Problem to work on: From the first line onward, reproduce the records exactly; the final line to include is the one holding "miércoles 5 de agosto".

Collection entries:

* * *

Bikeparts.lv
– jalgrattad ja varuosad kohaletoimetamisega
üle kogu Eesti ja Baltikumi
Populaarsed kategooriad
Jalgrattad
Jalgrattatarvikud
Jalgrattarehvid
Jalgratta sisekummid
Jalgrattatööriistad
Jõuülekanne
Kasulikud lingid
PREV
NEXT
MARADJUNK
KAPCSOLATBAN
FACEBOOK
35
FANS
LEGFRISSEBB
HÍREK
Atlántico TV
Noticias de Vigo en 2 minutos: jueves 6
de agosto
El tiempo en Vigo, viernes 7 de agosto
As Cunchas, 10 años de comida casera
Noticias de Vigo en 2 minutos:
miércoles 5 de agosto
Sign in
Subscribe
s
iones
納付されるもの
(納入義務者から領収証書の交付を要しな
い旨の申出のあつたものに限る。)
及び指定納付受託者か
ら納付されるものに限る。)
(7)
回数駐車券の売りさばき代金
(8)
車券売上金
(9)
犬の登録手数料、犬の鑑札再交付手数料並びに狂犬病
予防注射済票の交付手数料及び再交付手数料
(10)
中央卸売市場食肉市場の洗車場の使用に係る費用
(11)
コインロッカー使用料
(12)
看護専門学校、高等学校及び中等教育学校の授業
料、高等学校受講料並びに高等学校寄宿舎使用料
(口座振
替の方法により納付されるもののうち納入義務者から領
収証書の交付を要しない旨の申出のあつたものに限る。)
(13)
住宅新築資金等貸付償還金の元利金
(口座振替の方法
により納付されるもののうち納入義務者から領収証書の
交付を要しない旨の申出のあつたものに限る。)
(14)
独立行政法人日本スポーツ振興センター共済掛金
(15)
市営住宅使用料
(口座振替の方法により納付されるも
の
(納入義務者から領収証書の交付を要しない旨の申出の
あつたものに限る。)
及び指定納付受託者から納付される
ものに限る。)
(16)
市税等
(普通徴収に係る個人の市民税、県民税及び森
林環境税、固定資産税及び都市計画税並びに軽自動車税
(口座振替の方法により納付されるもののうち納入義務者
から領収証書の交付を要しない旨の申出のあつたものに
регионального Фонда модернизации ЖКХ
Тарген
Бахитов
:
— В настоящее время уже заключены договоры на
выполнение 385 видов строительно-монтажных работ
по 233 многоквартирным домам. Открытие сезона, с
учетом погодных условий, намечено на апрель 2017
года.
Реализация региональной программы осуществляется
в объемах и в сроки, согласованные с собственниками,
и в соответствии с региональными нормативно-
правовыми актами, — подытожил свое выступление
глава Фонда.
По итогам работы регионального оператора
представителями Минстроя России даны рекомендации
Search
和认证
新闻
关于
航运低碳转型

* * *

Expected answer:
Bikeparts.lv
– jalgrattad ja varuosad kohaletoimetamisega
üle kogu Eesti ja Baltikumi
Populaarsed kategooriad
Jalgrattad
Jalgrattatarvikud
Jalgrattarehvid
Jalgratta sisekummid
Jalgrattatööriistad
Jõuülekanne
Kasulikud lingid
PREV
NEXT
MARADJUNK
KAPCSOLATBAN
FACEBOOK
35
FANS
LEGFRISSEBB
HÍREK
Atlántico TV
Noticias de Vigo en 2 minutos: jueves 6
de agosto
El tiempo en Vigo, viernes 7 de agosto
As Cunchas, 10 años de comida casera
Noticias de Vigo en 2 minutos:
miércoles 5 de agosto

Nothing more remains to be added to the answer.